Forrest Ingram "Frosty" Peters (April 22, 1904 – April 17, 1980) was an American football player who played three seasons in the National Football League (NFL) with the Providence Steam Rollers, Portsmouth Spartans, Brooklyn Dodgers and Chicago Cardinals. He played college football at Montana State and Illinois. He was known for his drop kicking ability.

==College career==
Peters played for the Montana State Bobcats of Montana State College in 1924. He converted 17 drop kicks into field goals in a game between the Bobcats' freshman team and Billings Polytechnic Institute. The Bobcats won the game by a score of 64–0. The Bobcats helped him set up his drop kicks by falling short of the goal line instead of scoring. Peters also made 15 drop kicks in a game once. Montana State athletic director Schubert Dyche said that "We agreed that every time we got inside the 30-yard line. Frosty would drop kick one."

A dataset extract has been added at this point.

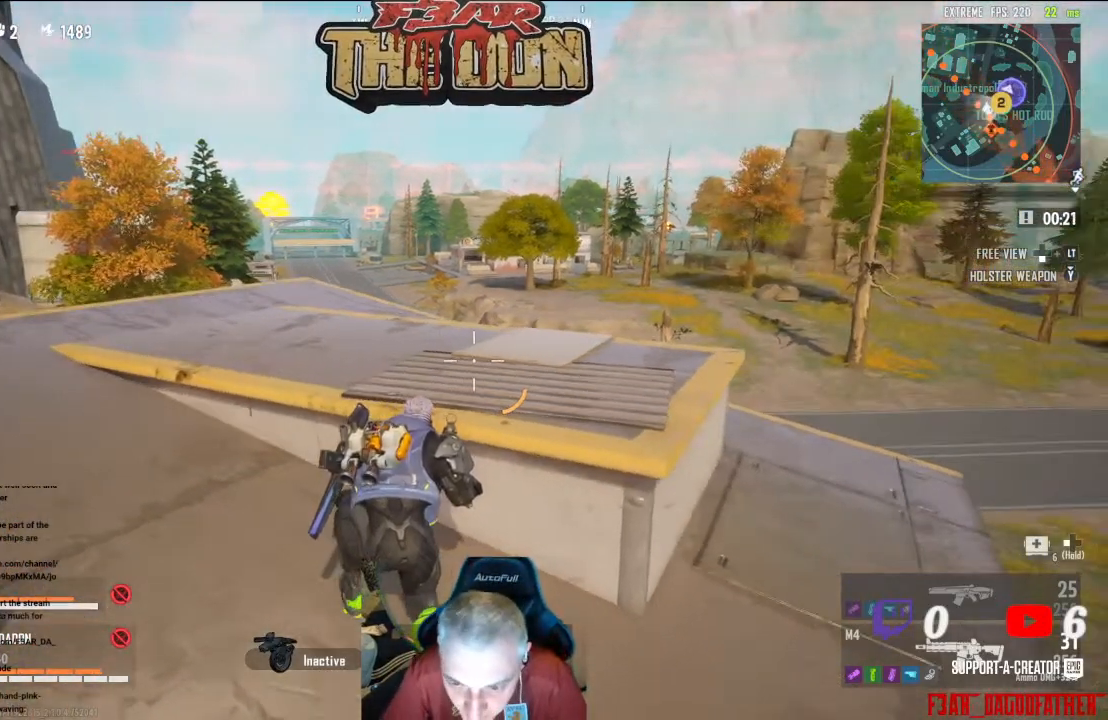
{"buttons": [], "left_stick": "center", "right_stick": "center", "events": []}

He transferred to play for the Illinois Fighting Illini of the University of Illinois in 1925, where he was a part of the Illini freshman football team. He was heralded by some to be a potential successor to Red Grange. Peters lettered in football for the Illini in 1926, 1928 and 1929. He sat out the 1927 season due to a knee injury. He helped lead the Illini to the outdoor national championship as a member of the 1927 track and field team. Peters played in the 1930 East–West Shrine Game.

==Professional football career==
Peters played for the Providence Steam Roller and Portsmouth Spartans of the NFL in 1930. He then played for the NFL's Brooklyn Dodgers in 1931 and the Chicago Cardinals of the NFL in 1932. He played for the Memphis Tigers from 1932 to 1934. Peters was also coach of the Tigers from 1933 to 1934, serving as a player-coach. He was named second-team all-league by the coaches while playing for the Tigers of the American Football League in 1934. He was also later a player-coach with the St. Louis Gunners. Peters was head coach of the St. Louis Blues in 1935.

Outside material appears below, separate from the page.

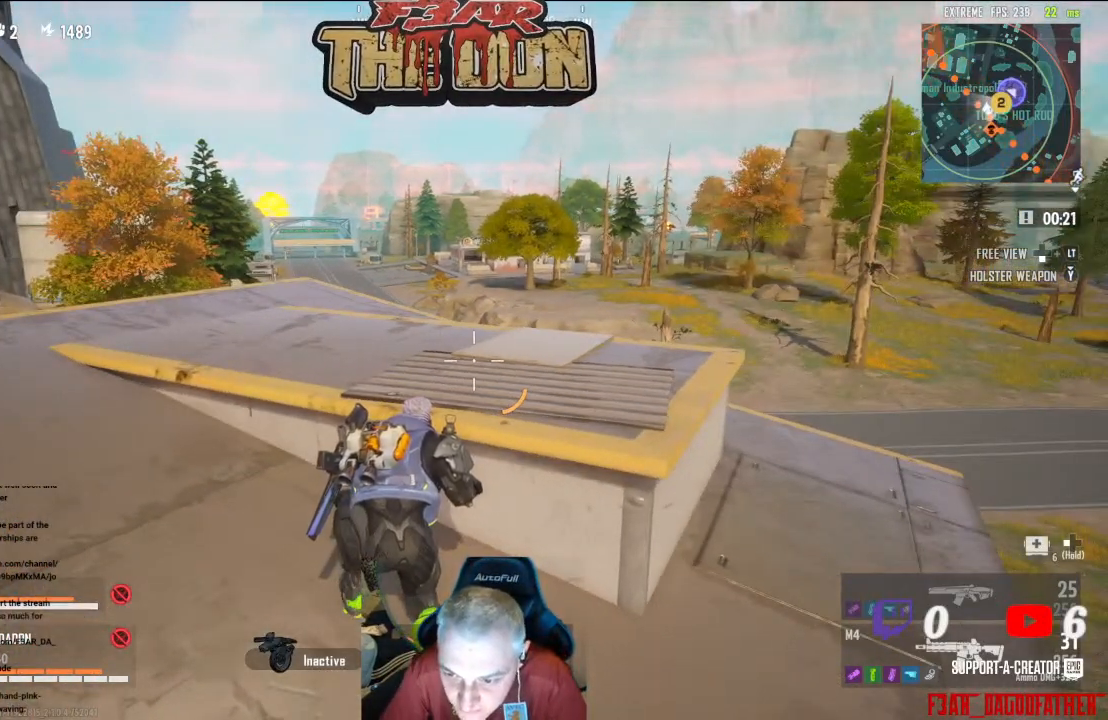
{"buttons": [], "left_stick": "center", "right_stick": "center", "events": []}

==Professional baseball career==
Peters spent time playing professional baseball in the 1930s. He attended George Barr umpire school in Hot Springs, Arkansas. He spent time as a baseball umpire, serving in the Florida State League and then the American Association (AA). Peters's stint in the AA was interrupted by service in World War II. He was a sergeant during World War II and spent time instructing trainees at an army air forces technical training command detachment at the University of Michigan. He was assaulted by an AA manager in 1946. Peters then resigned, stating that "when an umpire gets socked and they fine the guy only $100 and five days, it's an open invitation for everybody in the league to start punching you around."